Jeffrey
Jeffrey

Reputation: 44798

Socket programming with NIO

I was messing around with NIO earlier today and as numClients got larger (~2500 for my computer), I started getting the following exception:

java.net.ConnectException: Connection refused: no further information
    at sun.nio.ch.SocketChannelImpl.checkConnect(Native Method)
    at sun.nio.ch.SocketChannelImpl.finishConnect(SocketChannelImpl.java:701)
    at SocketInformationExceptionTest.run(SocketInformationExceptionTest.java:49)
    at java.lang.Thread.run(Thread.java:722)

From this code:

import java.io.IOException;
import java.net.InetAddress;
import java.net.InetSocketAddress;
import java.nio.channels.ClosedChannelException;
import java.nio.channels.SelectionKey;
import java.nio.channels.Selector;
import java.nio.channels.ServerSocketChannel;
import java.nio.channels.SocketChannel;
import java.util.Iterator;
import java.util.concurrent.BlockingQueue;
import java.util.concurrent.LinkedBlockingQueue;

public class SocketInformationExceptionTest implements Runnable {
    private static interface Request {
        public void process(Selector sel);
    }

    private final Selector selector;
    private final BlockingQueue<Request> requests = new LinkedBlockingQueue<>();

    public SocketInformationExceptionTest() throws IOException {
        selector = Selector.open();
    }

    public void addRequest(Request r) {
        requests.add(r);
        selector.wakeup();
    }

    @Override
    public void run() {
        while (true) {
            while (!requests.isEmpty()) {
                Request r = requests.poll();
                r.process(selector);
            }
            try {
                selector.select();

                Iterator<SelectionKey> itr = selector.selectedKeys().iterator();
                while (itr.hasNext()) {
                    SelectionKey key = itr.next();
                    itr.remove();

                    if (key.isValid()) {
                        if (key.isAcceptable()) {
                            ((ServerSocketChannel) key.channel()).accept();
                        } else if (key.isConnectable()) {
                            ((SocketChannel) key.channel()).finishConnect();
                        }
                    }
                }
            } catch (IOException e) {
                e.printStackTrace();
            }
        }
    }

    public static void main(String[] args) throws IOException {
        int numClients = 2500;

        SocketInformationExceptionTest test = new SocketInformationExceptionTest();
        new Thread(test).start();

        final ServerSocketChannel server = ServerSocketChannel.open().bind(
                new InetSocketAddress(1234));
        server.configureBlocking(false);

        test.addRequest(new Request() {
            @Override
            public void process(Selector sel) {
                try {
                    server.register(sel, SelectionKey.OP_ACCEPT);
                } catch (ClosedChannelException e) {
                    e.printStackTrace();
                }
            }
        });

        for (int x = 0; x < numClients; x++) {
            final SocketChannel socket = SocketChannel.open();
            socket.configureBlocking(false);
            socket.connect(new InetSocketAddress(InetAddress.getLocalHost(),
                    1234));

            test.addRequest(new Request() {
                @Override
                public void process(Selector sel) {
                    try {
                        socket.register(sel, SelectionKey.OP_CONNECT);
                    } catch (ClosedChannelException e) {
                        e.printStackTrace();
                    }
                }
            });
        }

        System.exit(0);
    }
}

Is this a case where my computer just can't keep up with the requests or is something more sinister going on here?

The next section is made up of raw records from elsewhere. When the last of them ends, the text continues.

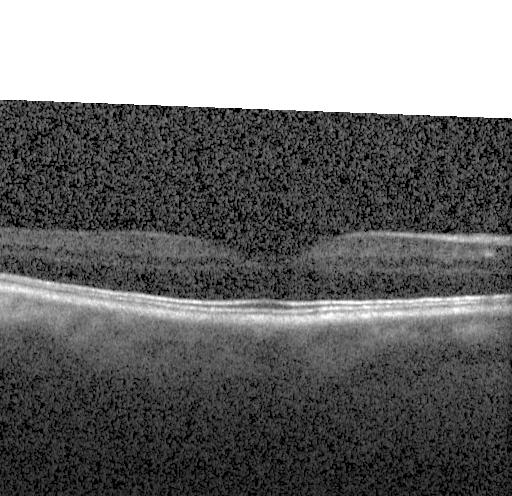

Diagnosis: no choroidal neovascularization, diabetic macular edema, or drusen.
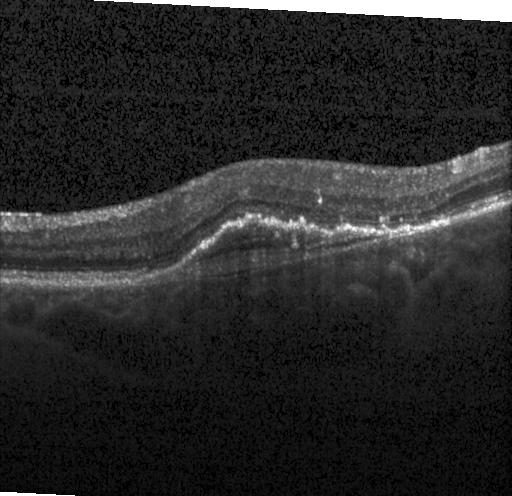 Assessment: a choroidal neovascular membrane.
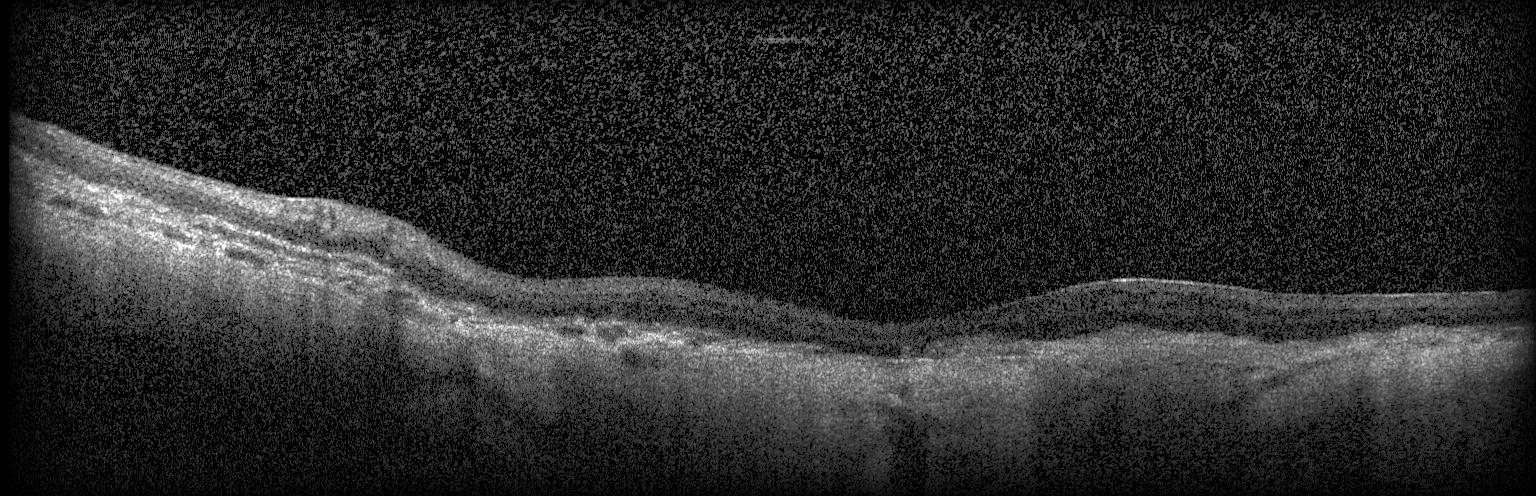
OCT finding: a choroidal neovascular membrane.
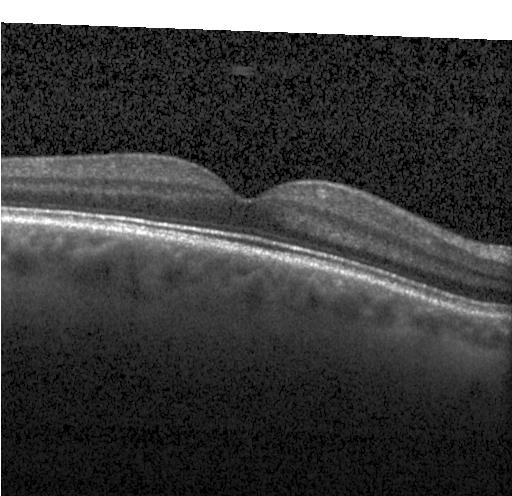

OCT finding: no evidence of CNV, DME, or drusen.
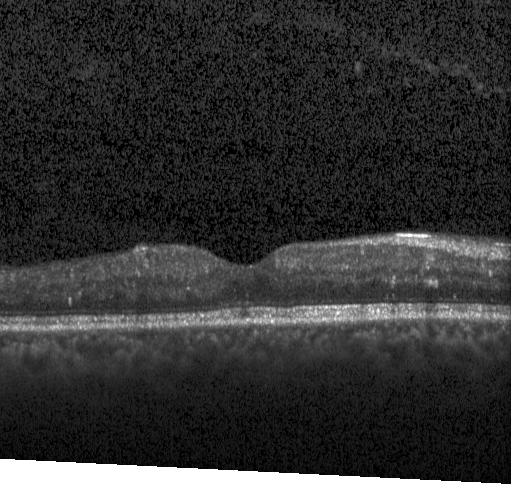
OCT B-scan · instrument: Heidelberg Spectralis. Assessment: diabetic macular edema.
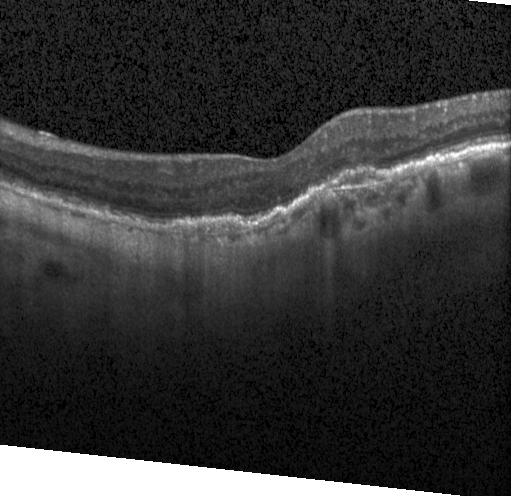

Spectral-domain OCT · optical coherence tomography scan · centered on the fovea
Dx: choroidal neovascularization.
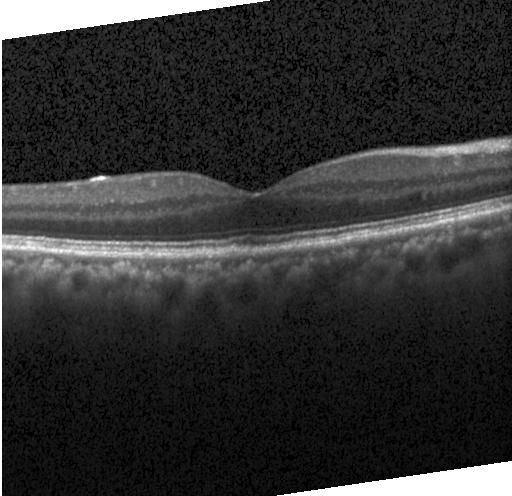
Macular scan. Spectral-domain OCT. Retinal OCT B-scan — Impression: no choroidal neovascularization, no diabetic macular edema, and no drusen.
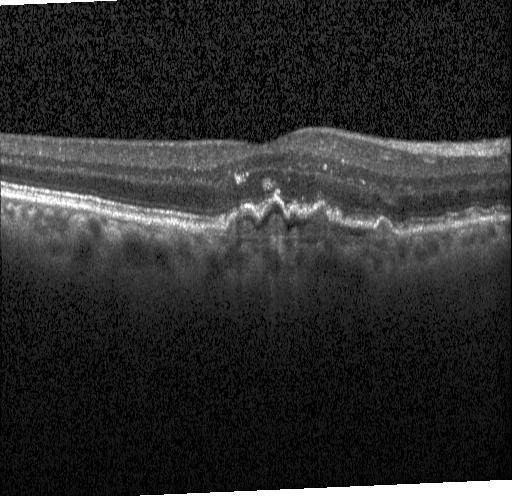 Spectral-domain optical coherence tomography. OCT B-scan — Impression: choroidal neovascularization (CNV).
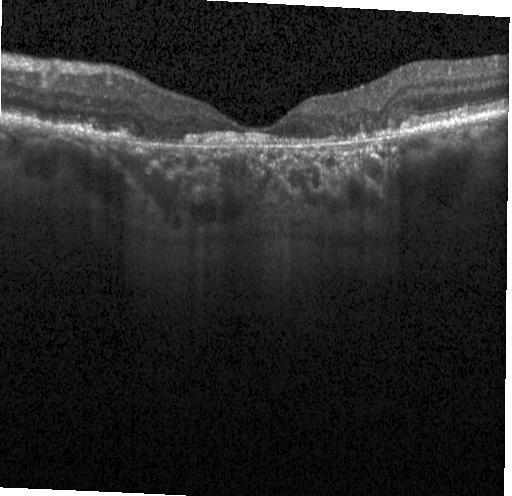 Retinal OCT cross-section showing choroidal neovascularization (CNV).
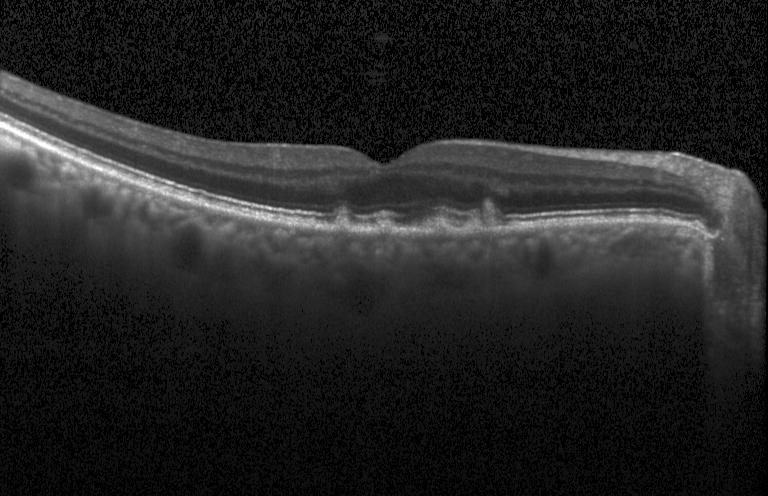
Finding: drusen.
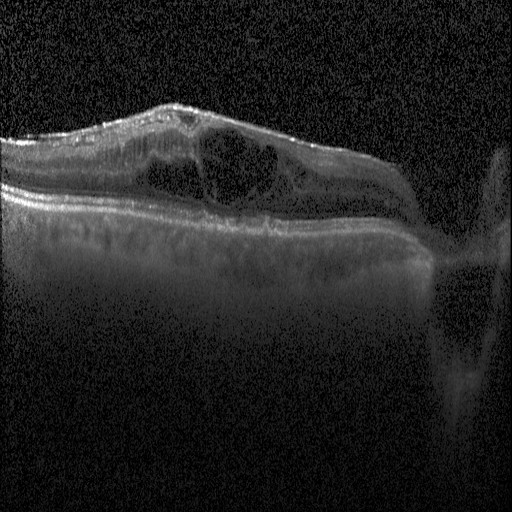 Finding: DME.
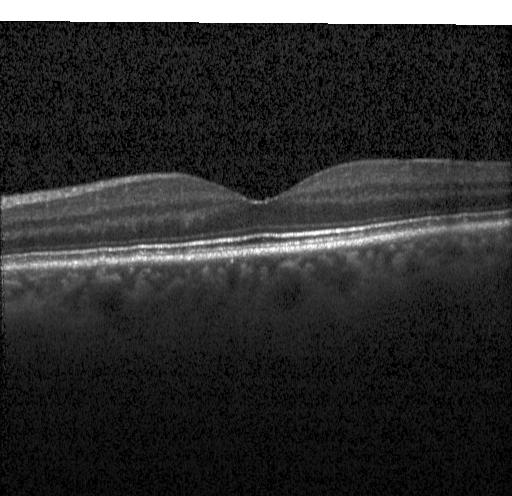
Impression: no evidence of choroidal neovascularization, diabetic macular edema, or drusen.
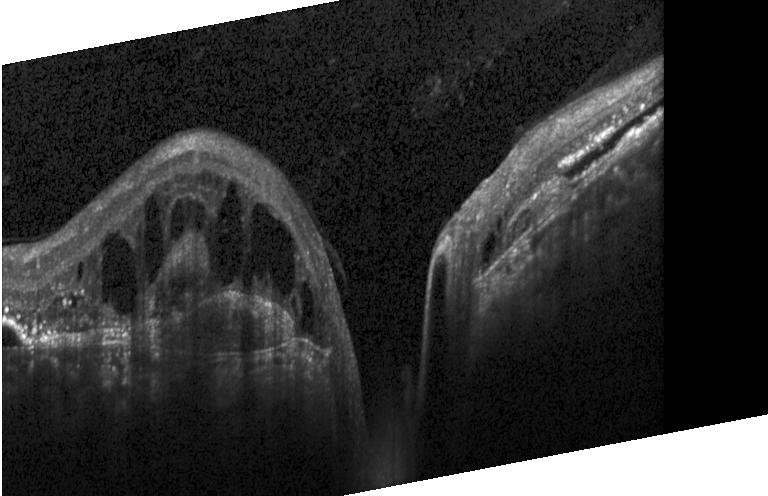
Spectral-domain OCT B-scan: a choroidal neovascular membrane.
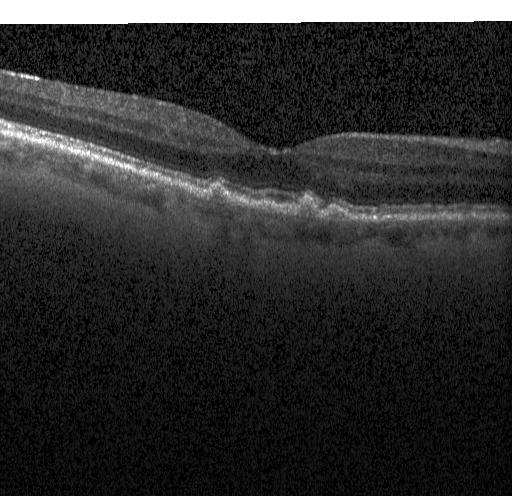

OCT B-scan. Fovea-centered. Spectral-domain OCT. Heidelberg Spectralis
Impression: drusen.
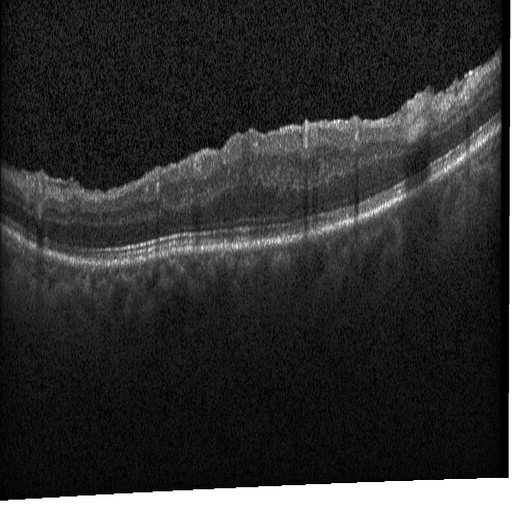

Diabetic macular edema (DME).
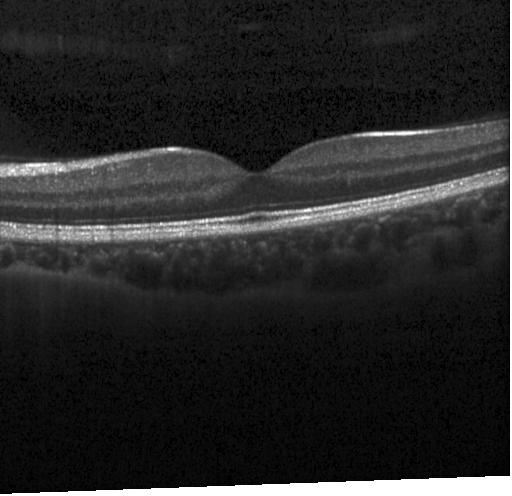 SD-OCT; macular scan; retinal OCT cross-section. Diagnosis: no CNV, no DME, and no drusen.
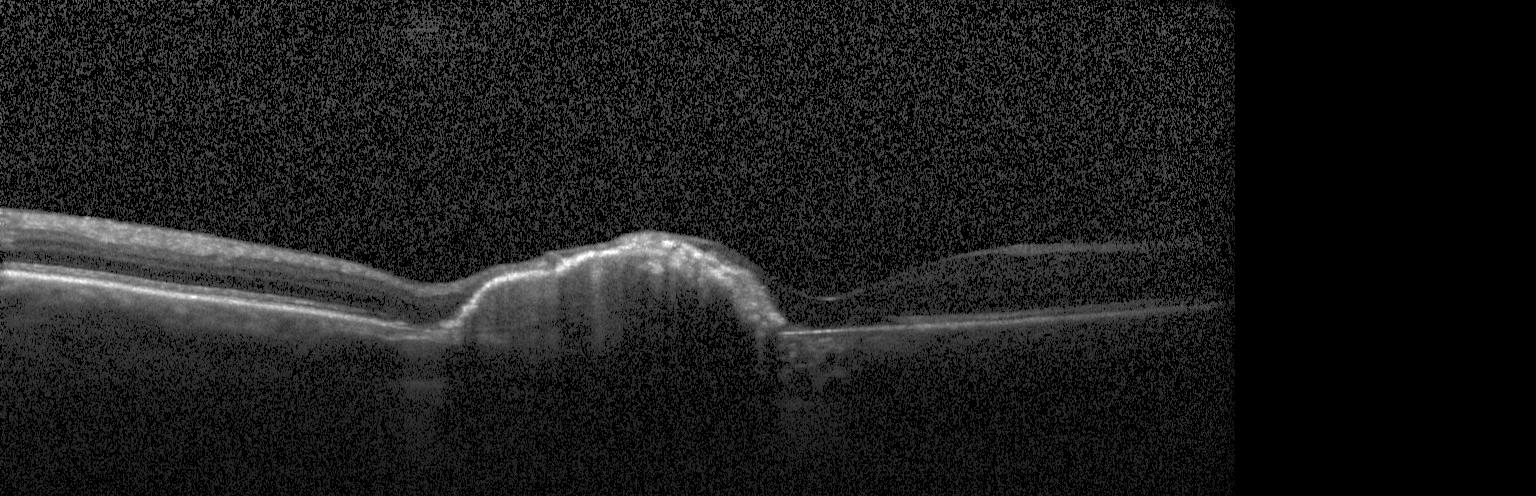
OCT B-scan, Heidelberg Spectralis OCT system, centered on the fovea, spectral-domain OCT
This B-scan demonstrates choroidal neovascularization.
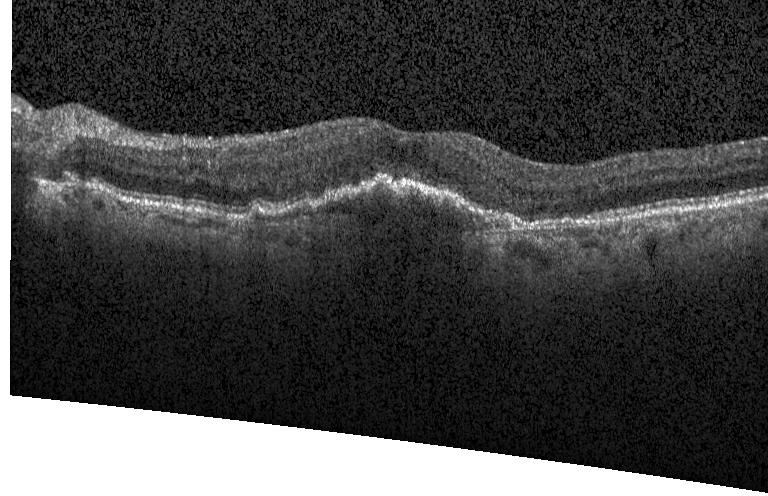 Impression: a choroidal neovascular membrane.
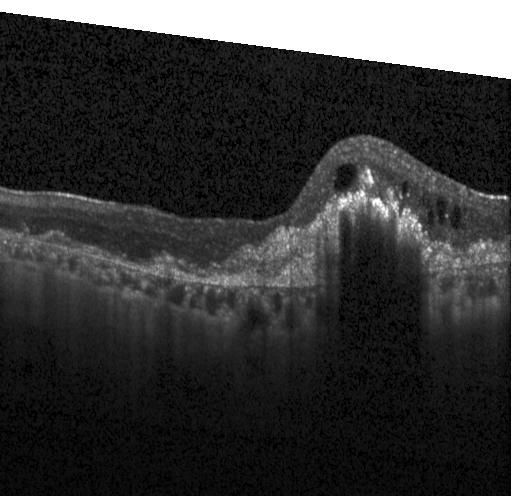

Spectral-domain OCT, fovea-centered, OCT B-scan — Impression: a choroidal neovascular membrane.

Googling turned up nothing of use.

Potentially relevant information:
java version "1.7.0_02"
Java(TM) SE Runtime Environment (build 1.7.0_02-b13)
Java HotSpot(TM) Client VM (build 22.0-b10, mixed mode, sharing)

32 bit Windows 7 Home Premium SP 1
AMD Turion M500 Dual Core 2.20 GHz
2.00 GB Memory
Realtek RTL8191SE Wireless LAN 802.11n PCI-E NIC

Upvotes: 1

Views: 2770

Answers (1)

user207421
user207421

Reputation: 310850

You are opening thousands of client connections in a row with no intervening sleeps, so you are probably going to overflow the listen backlog queue of the ServerSocketChannel, at which point Windows starts refusing connections. Whatever you're testing with this technique, it isn't a valid test, as you are (a) starving the server thread of an opportunity to run and (b) probably about to exhaust the outbound port space, at which point you will start getting BindExceptions on the connect(), if you can get past your present issue.

Also, you aren't closing your connected and accepted channels, just accumulating them forever. So when you reach numClients = 2500 you have 5000 sockets open, do you realize that?